Martedì 8 settembre alle 17.15 presso la chiesa di Santa Caterina da Genova in Portoria (ingresso da viale IV novembre 5 o da via Bartolomeo Bosco, dietro Palazzo di Giustizia) la sua figura sarà ricordata con una Santa Messa celebrata alle 17.30 nell’ambito della Novena in onore di Santa Caterina e presieduta da padre Raffaele Ruffo.
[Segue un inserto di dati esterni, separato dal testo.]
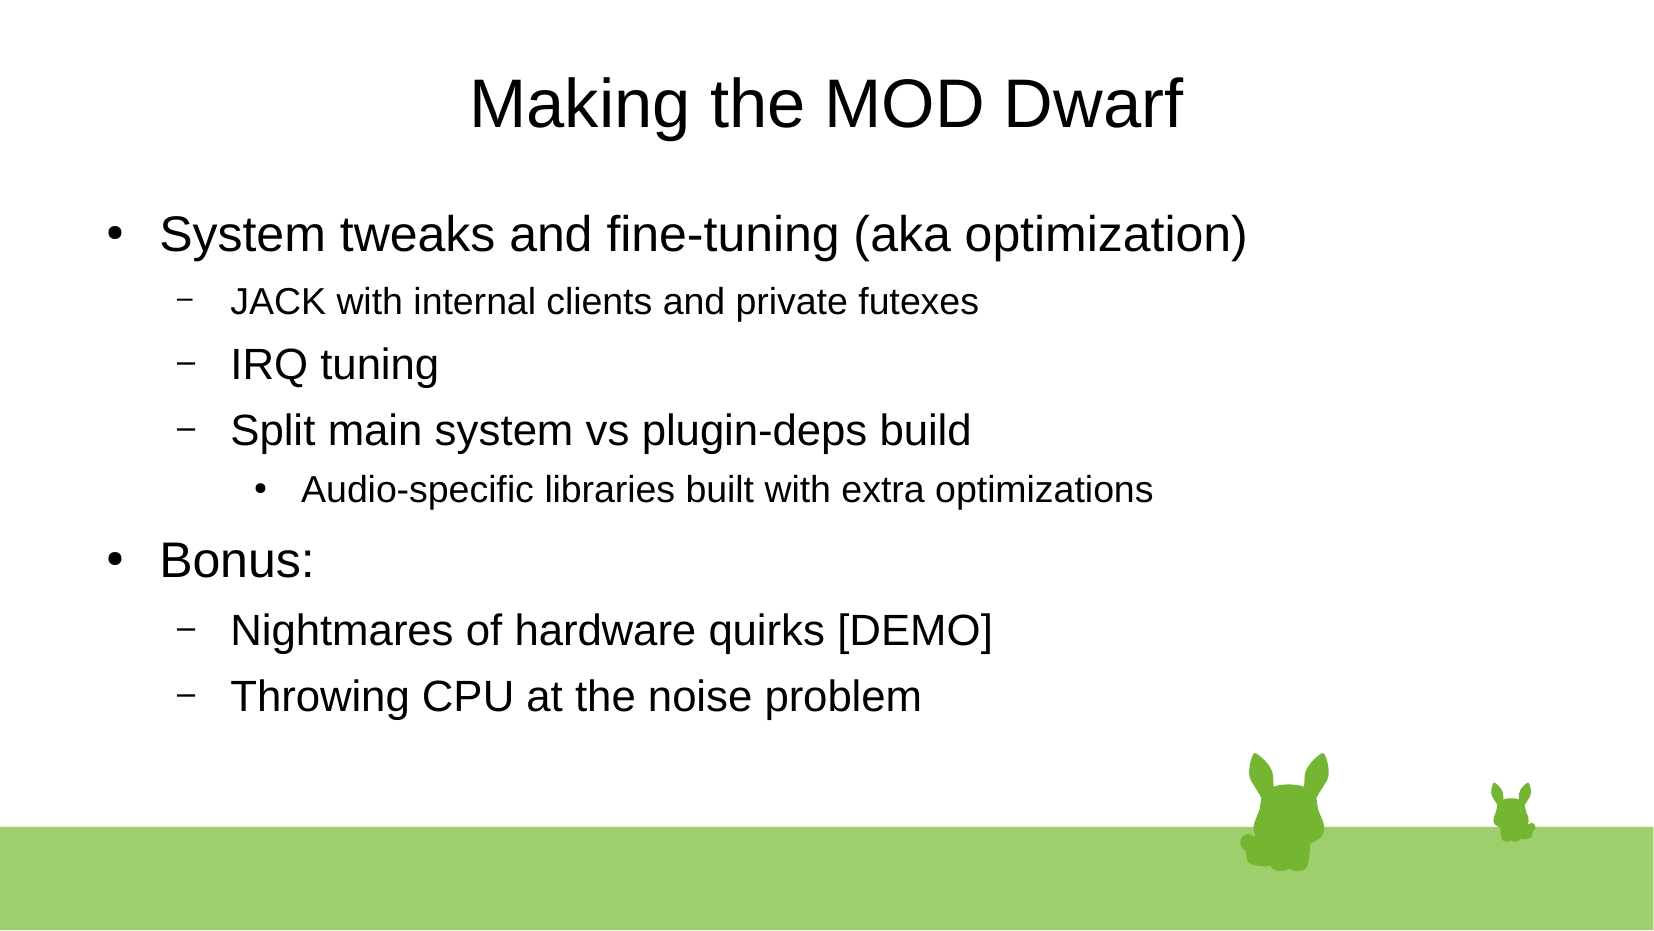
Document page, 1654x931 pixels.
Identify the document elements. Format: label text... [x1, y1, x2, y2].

title Making the MOD Dwarf [88, 29, 1565, 178]
list System tweaks and fine-tuning (aka optimization) JACK with internal clients and private futexes IRQ tuning Split main system vs plugin-deps build Audio-specific libraries built with extra optimizations Bonus: Nightmares of hardware quirks [DEMO] Throwing CPU at the noise problem [88, 206, 1565, 739]
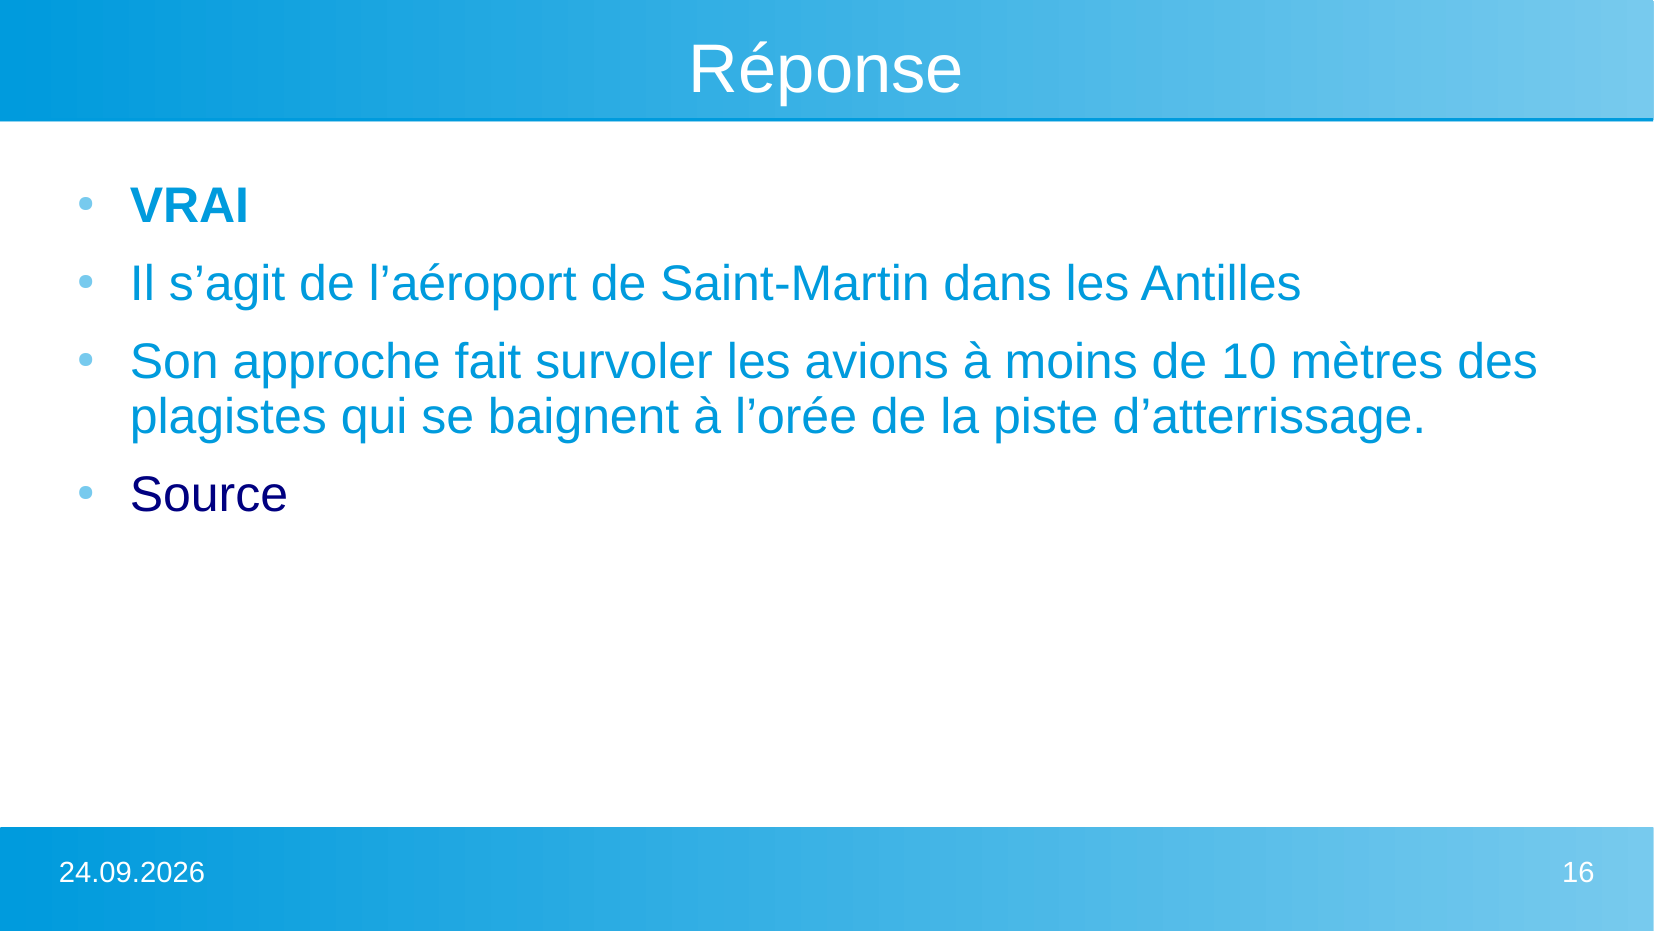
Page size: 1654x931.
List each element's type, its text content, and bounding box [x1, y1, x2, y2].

La riflessione riguarderà la città di Genova ed il circolo del Divino Amore, animatore di molteplici opere di carità ed aiuto ai bisognosi, circolo di cui Ettore Vernazza fu indiscusso protagonista.
Dopo la Santa Messa verrà presentato un volume dedicato alla figlia di Vernazza, la venerabile Battistina Vernazza, mistica e straordinaria letterata del suo tempo, volume curato da don Eraldo Parisotto dei Canonici Regolari Lateranensi, al cui ramo femminile apparteneva la tessa battistina. A presentare il volume, insieme all’autore sarà padre Vittorio Casalino del centro studi Cateriniani. La pubblicazione è il primo appuntamento inserito nelle celebrazioni del quinto centenario della morte di Santa Caterina Fieschi (1510- 2010). Il lavoro intende presentare la figura di Battista Vernazza comprendente sia una documentata biografia sia la portata dottrinale della mistica genovese attraverso una conoscenza sintentica ma puntuale delle sue opere spirituali.